## [AUFGABENLISTE]
(a) Wer stand laut dem Artikel über den EU-Gipfel an der Spitze der polnischen Regierung?
(b) Entnimm dem Artikel über den EU-Gipfel den Abschnitt, der mit den Worten "Hinweis: Der Inhalt" beginnt, und höre nach den Worten "Erfinder des Todesstern-Vergleichs." auf.

## [BEREITGESTELLTER AUSZUG]

Polen blockierte die Beschlüsse des EU-Gipfels, weil EU-Ratspräsident Donald Tusk wiedergewählt wurde.
Hinweis: Der Inhalt dieser Seite wurde vor 7 Jahren in der Wiener Zeitung veröffentlicht. Hier geht's zu unseren neuen Inhalten.
Brüssel. Manche erinnert das neue Ratsgebäude in Brüssel an ein leuchtendes Ei - in der Nacht scheint die "Laterne" im inneren der Fassade durch den umgebenden Glaswürfel. Andere finden, der Korpus gleiche dem "Todesstern" aus den Star-Wars-Filmen. Wie die riesige, kugelförmige Raumstation sei auch die Europäische Union viel zu groß und zu teuer - und werde am Ende untergehen, scherzen die Erfinder des Todesstern-Vergleichs.
Unter keinem guten Stern stand das Treffen der Staats- und Regierungschefs am Donnerstag und Freitag. Schon im Vorfeld hatte die polnische Regierung unter Premierministerin Beata Szydlo angekündigt, die Wiederwahl ihres Landsmannes Donald Tusk zum EU-Ratspräsidenten mit allen Mitteln verhindern zu wollen. Warschau hatte argumentiert, dass Tusk sich in die polnische Innenpolitik eingemischt habe. Als Polen im Dezember die Berichterstattung aus dem Parlament einschränken wollte, forderte Tusk "Respekt" gegenüber "verfassungsrechtlichen Prinzipien".

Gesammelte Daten
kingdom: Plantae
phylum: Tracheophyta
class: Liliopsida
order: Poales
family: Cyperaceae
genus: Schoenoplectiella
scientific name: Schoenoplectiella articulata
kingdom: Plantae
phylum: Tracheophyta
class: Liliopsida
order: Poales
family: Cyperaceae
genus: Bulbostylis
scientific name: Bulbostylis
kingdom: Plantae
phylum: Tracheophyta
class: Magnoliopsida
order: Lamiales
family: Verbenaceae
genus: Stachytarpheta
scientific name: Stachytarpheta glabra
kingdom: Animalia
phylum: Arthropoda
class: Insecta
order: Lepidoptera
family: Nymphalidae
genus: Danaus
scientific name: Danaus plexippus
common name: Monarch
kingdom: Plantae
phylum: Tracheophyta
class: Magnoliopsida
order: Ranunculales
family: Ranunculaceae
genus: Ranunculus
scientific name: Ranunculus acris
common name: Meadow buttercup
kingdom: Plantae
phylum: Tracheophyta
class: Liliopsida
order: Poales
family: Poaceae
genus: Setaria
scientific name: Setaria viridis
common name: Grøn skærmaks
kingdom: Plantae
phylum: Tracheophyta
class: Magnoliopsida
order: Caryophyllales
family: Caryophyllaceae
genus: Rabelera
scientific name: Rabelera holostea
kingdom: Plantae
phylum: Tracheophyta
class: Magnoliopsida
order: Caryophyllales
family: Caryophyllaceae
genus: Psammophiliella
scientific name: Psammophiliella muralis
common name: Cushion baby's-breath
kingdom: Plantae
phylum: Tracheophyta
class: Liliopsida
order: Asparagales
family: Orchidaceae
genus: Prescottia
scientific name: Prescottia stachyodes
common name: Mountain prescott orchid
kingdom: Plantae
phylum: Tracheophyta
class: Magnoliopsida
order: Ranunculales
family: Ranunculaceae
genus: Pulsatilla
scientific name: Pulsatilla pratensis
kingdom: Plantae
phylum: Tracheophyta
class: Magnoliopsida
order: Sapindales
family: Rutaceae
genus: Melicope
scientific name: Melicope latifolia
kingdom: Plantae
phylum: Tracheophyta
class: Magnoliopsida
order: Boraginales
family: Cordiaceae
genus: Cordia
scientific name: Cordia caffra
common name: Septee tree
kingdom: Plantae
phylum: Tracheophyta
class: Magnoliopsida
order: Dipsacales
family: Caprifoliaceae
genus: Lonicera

## [DIE ANTWORTEN]
(a) Premierministerin Beata Szydlo stand an der Spitze der polnischen Regierung.

(b)
Hinweis: Der Inhalt dieser Seite wurde vor 7 Jahren in der Wiener Zeitung veröffentlicht. Hier geht's zu unseren neuen Inhalten.
Brüssel. Manche erinnert das neue Ratsgebäude in Brüssel an ein leuchtendes Ei - in der Nacht scheint die "Laterne" im inneren der Fassade durch den umgebenden Glaswürfel. Andere finden, der Korpus gleiche dem "Todesstern" aus den Star-Wars-Filmen. Wie die riesige, kugelförmige Raumstation sei auch die Europäische Union viel zu groß und zu teuer - und werde am Ende untergehen, scherzen die Erfinder des Todesstern-Vergleichs.